I'm reading Lieb and Frank's paper 'Sharp constants in several inequalities on the Heisenberg group' these days. And I am really confused about the Proposition 4.1 there.
They define the 'Laplacian' $\mathcal L_s$ on the Heisenberg group by
$$ \mathcal{L}_s:=|2 \mathcal{T}|^s \frac{\Gamma\left(|2 \mathcal{T}|^{-1} \mathcal{L}+\frac{1+s}{2}\right)}{\Gamma\left(|2 \mathcal{T}|^{-1} \mathcal{L}+\frac{1-s}{2}\right)} $$where $\mathcal L=-\cfrac 14 \sum_{i=1}^n (X_i^2+Y_i^2)$ and $\mathcal T=\partial_t$ with $X_i, Y_i$ are the left ivariant vector fileds on Heisenberg group $\mathbb H^n$.
More precisely, $$ \left(\mathcal{L}_s^{-1} \delta_0\right)(u)=a_s|u|^{-Q+2 s}, \quad a_s=\frac{2^{n-s-1} \Gamma^2\left(\frac{Q-2 s}{4}\right)}{\pi^{n+1} \Gamma(s)}, $$ where $\delta_0$ denotes a Dirac delta at the point $0$ . And then they said:
For given $\lambda$, we abbreviate $s:=(Q-\lambda) / 2$ and define $$ k:=a_s^{-1 / 2} \mathcal{L}_s^{-1 / 2} \delta_0 $$ Since $\mathcal{L}_s^{-1 / 2} \mathcal{L}_s^{-1 / 2}=\mathcal{L}_s^{-1}$, this function satisfies $$ \int_{\mathbb{H}^n} k\left(w^{-1} u\right) k\left(v^{-1} w\right) d w=|u^{-1} v|^{-\lambda}. $$
It seems that they just admitted that $k$ is a funtion. But I can't see this.

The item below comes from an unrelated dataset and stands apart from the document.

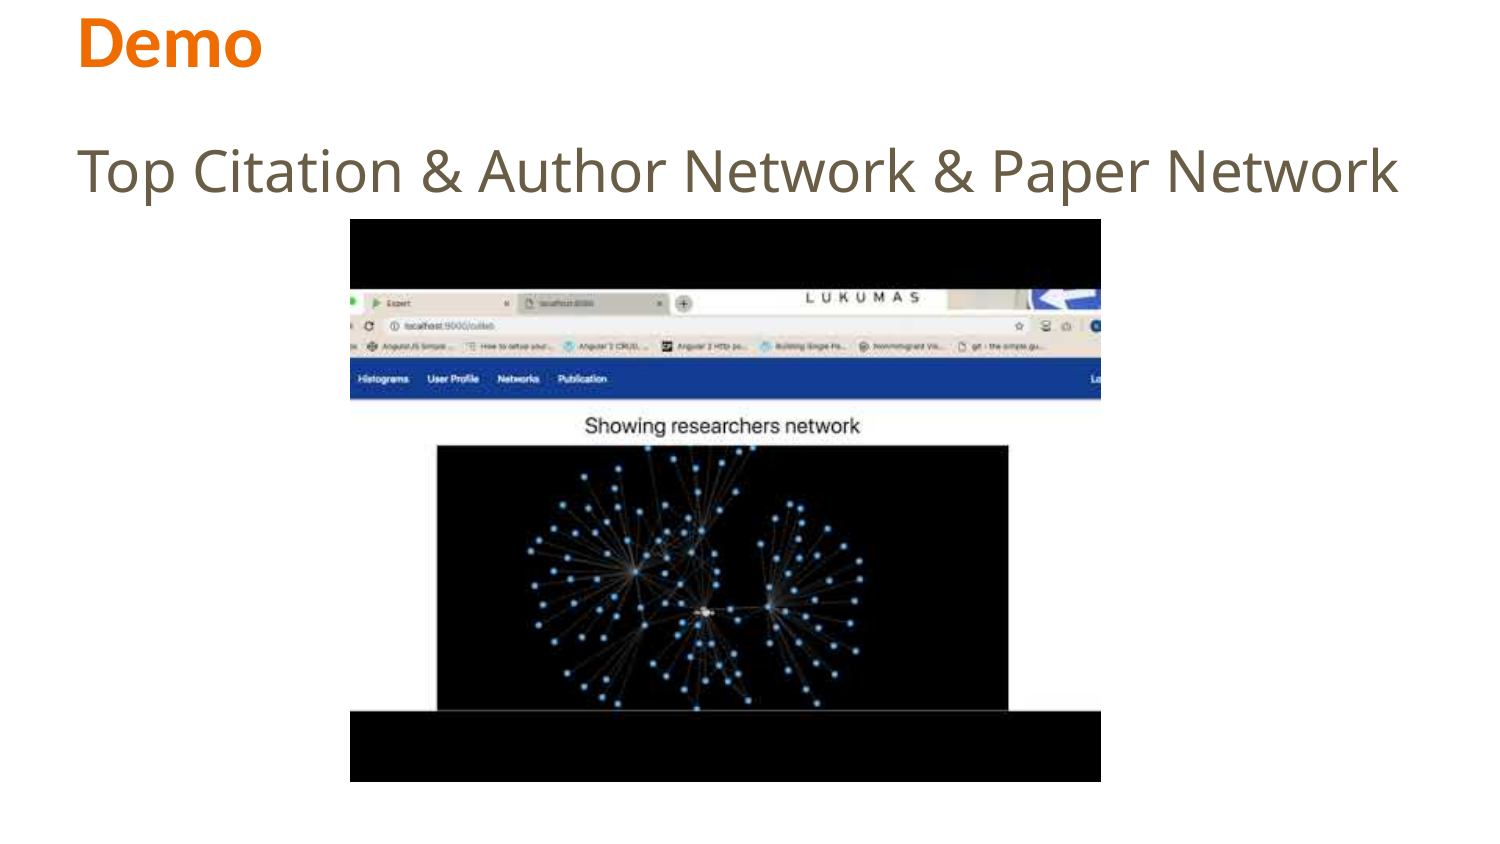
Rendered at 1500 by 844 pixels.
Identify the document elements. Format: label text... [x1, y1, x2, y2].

picture [350, 219, 1101, 783]
list Top Citation & Author Network & Paper Network [62, 119, 1449, 782]
title Demo [62, 36, 1388, 98]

In my concerns, the equality $$ k:=a_s^{-1/2}\mathcal L_s^{-1/2}\delta_0 $$ is in the sense of distribution.
Of course, when we deal with $-\Delta$ on $\mathbb R^n$, we know that $$ (-\Delta)^{-1/2}\delta_0= |x|^{1-n} $$ is indeed a function. But how can I see the defined $k$ is realy a function.
Thanks in advance! I think it could be thought in the sense of convolution, since we know $$ ((-\Delta)^{-1}\delta_0) (f)=f*|x|^{-n+2} $$ for functions in $\mathbb R^n$.